С таким чувством и приехал Павел Сигизмундович в Москву на XII съезд естествоиспытателей и врачей, где - мимолетным ли, обстоятельным ли образом, этого он не знал,- должна была произойти их с Лебедевым первая встреча. И сразу же, с первых минут заседания физической секции, они с Иоффе попали в "сферу притяжения" Лебедева. Этот громадного роста, необыкновенно красивый человек, совершенно "оккупировал" их - и физически (почти все свободное время они проводили у него дома), и духовно (личность Лебедева поразила своим масштабом).

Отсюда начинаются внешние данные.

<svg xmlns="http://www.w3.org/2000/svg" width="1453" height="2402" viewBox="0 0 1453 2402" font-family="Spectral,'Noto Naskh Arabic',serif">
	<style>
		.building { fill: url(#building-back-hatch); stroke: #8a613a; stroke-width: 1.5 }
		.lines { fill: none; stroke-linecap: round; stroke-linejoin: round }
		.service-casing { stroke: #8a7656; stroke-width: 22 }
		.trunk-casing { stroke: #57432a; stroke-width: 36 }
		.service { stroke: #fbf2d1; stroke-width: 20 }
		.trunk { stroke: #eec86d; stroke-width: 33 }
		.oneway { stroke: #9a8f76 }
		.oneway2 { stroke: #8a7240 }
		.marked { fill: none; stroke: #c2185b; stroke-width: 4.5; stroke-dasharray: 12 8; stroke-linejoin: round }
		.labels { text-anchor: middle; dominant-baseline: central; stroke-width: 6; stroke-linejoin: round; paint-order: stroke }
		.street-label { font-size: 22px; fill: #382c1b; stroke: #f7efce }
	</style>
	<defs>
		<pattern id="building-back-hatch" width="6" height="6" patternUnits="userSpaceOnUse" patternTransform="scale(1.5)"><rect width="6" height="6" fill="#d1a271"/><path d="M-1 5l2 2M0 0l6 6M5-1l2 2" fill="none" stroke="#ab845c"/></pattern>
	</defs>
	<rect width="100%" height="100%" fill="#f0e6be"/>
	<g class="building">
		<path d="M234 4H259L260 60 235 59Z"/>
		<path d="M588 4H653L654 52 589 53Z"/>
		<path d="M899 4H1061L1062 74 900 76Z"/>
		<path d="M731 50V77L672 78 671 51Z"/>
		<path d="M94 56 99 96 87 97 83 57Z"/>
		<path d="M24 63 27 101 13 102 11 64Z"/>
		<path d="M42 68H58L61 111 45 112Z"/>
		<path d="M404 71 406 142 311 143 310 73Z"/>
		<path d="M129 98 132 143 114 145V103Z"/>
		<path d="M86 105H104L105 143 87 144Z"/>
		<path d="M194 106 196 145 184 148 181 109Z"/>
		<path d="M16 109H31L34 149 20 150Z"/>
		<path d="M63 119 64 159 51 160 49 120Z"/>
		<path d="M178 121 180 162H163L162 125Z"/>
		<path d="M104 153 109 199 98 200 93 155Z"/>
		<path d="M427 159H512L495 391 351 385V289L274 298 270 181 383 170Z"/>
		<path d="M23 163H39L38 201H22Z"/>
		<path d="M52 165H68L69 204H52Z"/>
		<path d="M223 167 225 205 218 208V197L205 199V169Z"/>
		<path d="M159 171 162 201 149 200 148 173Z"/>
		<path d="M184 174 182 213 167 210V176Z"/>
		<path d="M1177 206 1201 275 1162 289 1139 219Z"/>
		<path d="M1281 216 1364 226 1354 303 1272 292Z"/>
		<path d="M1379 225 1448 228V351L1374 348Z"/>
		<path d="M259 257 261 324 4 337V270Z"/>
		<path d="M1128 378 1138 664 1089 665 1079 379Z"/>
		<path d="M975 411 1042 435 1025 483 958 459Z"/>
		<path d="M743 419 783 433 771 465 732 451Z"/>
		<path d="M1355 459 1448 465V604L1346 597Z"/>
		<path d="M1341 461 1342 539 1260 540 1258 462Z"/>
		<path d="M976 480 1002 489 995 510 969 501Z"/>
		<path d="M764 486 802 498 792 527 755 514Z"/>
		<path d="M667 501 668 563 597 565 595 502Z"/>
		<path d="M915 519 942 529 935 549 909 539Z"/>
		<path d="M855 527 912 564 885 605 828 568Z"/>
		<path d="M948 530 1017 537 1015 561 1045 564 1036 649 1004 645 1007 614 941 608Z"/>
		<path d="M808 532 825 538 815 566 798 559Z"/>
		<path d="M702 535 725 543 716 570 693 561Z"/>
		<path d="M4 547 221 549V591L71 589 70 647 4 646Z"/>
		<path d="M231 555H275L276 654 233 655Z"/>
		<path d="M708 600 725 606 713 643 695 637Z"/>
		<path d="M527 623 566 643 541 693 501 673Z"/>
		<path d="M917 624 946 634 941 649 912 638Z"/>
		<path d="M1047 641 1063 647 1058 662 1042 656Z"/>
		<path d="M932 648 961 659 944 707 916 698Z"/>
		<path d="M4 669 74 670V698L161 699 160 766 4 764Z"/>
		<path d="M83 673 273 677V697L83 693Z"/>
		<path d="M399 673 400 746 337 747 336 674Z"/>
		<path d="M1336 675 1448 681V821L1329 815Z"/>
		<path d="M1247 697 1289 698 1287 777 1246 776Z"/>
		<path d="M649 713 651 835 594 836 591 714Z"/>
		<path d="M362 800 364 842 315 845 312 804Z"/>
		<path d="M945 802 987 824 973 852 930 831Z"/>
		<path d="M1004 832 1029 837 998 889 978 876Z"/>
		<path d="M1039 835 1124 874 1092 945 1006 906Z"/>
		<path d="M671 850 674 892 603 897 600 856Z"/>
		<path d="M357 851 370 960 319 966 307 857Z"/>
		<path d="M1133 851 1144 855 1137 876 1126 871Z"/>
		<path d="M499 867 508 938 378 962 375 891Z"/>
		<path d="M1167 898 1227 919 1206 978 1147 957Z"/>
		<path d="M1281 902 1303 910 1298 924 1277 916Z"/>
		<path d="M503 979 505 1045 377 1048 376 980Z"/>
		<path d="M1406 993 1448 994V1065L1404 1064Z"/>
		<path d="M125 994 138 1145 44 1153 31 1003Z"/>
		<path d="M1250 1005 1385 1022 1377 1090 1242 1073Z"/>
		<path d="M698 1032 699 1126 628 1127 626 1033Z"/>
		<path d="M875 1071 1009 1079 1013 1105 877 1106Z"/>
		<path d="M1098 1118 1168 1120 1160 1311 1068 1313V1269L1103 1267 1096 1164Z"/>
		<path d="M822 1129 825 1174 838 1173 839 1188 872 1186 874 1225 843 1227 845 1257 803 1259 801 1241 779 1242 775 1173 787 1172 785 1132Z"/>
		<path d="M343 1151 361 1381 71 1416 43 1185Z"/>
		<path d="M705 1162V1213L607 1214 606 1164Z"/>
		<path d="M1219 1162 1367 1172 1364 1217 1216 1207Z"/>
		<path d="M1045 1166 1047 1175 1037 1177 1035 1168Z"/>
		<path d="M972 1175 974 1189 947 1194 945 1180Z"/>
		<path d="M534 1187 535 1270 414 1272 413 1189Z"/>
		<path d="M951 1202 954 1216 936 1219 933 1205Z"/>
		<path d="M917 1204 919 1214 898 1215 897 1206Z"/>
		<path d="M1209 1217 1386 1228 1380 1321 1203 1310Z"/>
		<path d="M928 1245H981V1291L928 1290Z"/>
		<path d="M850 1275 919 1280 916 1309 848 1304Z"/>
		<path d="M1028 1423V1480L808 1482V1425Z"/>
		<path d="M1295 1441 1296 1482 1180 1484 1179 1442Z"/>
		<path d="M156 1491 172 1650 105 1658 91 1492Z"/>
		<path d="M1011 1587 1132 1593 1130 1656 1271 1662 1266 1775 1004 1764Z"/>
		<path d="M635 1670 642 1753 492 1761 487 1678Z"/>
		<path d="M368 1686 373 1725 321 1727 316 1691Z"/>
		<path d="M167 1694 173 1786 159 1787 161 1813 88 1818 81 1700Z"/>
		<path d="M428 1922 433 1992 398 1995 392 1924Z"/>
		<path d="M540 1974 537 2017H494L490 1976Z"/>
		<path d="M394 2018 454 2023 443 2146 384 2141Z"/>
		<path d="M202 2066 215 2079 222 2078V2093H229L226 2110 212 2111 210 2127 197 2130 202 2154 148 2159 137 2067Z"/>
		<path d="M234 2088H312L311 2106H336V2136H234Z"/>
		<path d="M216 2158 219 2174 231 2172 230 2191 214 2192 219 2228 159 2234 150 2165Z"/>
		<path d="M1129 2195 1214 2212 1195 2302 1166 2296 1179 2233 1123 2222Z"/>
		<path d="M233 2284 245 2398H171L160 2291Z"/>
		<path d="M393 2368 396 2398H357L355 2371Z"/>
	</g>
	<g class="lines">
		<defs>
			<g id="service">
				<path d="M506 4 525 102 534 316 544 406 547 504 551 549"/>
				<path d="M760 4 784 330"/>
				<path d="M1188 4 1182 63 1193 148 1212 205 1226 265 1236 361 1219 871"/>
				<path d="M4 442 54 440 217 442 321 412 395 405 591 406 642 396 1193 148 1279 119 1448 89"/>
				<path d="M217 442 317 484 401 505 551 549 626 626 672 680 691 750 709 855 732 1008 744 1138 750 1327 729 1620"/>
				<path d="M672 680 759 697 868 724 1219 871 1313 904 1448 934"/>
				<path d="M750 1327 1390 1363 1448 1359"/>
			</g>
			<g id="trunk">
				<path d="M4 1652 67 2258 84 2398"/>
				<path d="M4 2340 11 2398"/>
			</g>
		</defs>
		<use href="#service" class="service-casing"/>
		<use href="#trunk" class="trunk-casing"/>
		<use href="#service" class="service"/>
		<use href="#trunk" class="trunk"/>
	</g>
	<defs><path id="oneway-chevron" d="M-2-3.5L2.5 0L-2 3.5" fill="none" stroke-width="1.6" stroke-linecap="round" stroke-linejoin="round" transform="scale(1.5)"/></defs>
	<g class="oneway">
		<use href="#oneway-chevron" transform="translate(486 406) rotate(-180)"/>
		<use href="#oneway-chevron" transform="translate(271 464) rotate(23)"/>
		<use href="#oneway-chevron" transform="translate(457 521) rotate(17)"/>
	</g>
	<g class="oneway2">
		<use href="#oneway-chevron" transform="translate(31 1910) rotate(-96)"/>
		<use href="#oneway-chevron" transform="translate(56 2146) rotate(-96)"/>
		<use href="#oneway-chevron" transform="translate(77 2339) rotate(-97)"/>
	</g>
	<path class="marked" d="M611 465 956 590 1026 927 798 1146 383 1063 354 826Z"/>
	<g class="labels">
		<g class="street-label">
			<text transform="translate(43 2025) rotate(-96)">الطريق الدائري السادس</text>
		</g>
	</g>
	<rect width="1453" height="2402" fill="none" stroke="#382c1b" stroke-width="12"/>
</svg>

...Особенно запомнилось первое посещение лебедевского дома. Чуть ли не сразу, как только они переступили порог, и без какой-либо оглядки на "табель о рангах" тон задал хозяин дома, начался откровенный разговор о физике, о физиках... Лебедев говорил весомо, уверенно, резко, нередко даже впадая в раздражение, так что красивые черты его лица делались еще красивее от разнообразия отражавшихся на нем глубоких и искренних чувств. Не может быть различных критериев оценки для "тружеников" и для "лодырей", для тех, кто снискал почести и кто их не снискал. Это было бы гибельно для науки, особенно здесь, в России. Он сам, Лебедев, целую свою жизнь только тем и занимается, что стремится прорвать паутину псевдонаучной болтовни, оплетающую все и вся под видом науки. Вот только на днях один почтенный господин делал в Политехническом музее доклад о самовозгорании хлопка. Как бы вы думали, какова же причина самовозгорания? Оказывается, в хлопке содержится вода, которая "почему-то" разлагается на водород и кислород. Потом эти газы снова соединяются, выделяется тепло, и вот вам, пожалуйста,- хлопок вспыхивает. Другой, еще более "почтенный" докладчик, среди публики слывущий даже знаменитым физиком, доказывал, что электричество есть "сложное тело", состоящее из одного положительного и двух отрицательных атомов. При этом он "подтверждал" свои рассуждения опытом электролиза, в котором, представьте себе, "действительно" получал два объема водорода и один кислорода. Каково? А? И куда же дальше? Конечно, это крайние случаи, вопиющие проявления невежества, однако сколько кругом менее кричащих, но все же достаточно наглядных свидетельств, что в русском обществе и даже в русском "ученом сословии" не выработалось еще должного уважения к настоящей науке, должного понимания ее методов и задач!
...Так, после первой же встречи с Петром Николаевичем и Эренфесту, и Иоффе стало вполне ясно, откуда эта резкость лебедевского тона, эта категорическая нетерпимость к малейшей небрежности, к малейшему неряшеству в научной работе. В самом деле, что еще, кроме резкости и жесткости, мог он противопоставить всеобволакивающей паутине ложной науки, или "ложной мудрости", как сказал русский поэт Пушкин? Разве что собственный пример...
На съезде Петр Николаевич выступил с сообщением о своей знаменитой работе - эксперименте, доказавшем существование светового давления на газы. Неслыханном по сложности и тщательности, занявшем без малого десять лет.
...И вот Лебедев - без лаборатории, без работы. Без науки. Впрочем, вздор! Как это без науки? Конечно, он уже что-то делает, что-то предпринимает... Еще немного времени, и мир услышит о его новых работах.
Однако как все это прикажете понимать? Как к этому относиться? Они должны что-то сделать. Если не помочь (каким образом могут помочь знаменитому физику они - Иоффе, безымянный лаборант Политехнического института, и он, Эренфест, чужестранец, человек без работы, без положения?), то по крайней мере высказать свое отношение ко всей этой гнусности. Неужели молчать?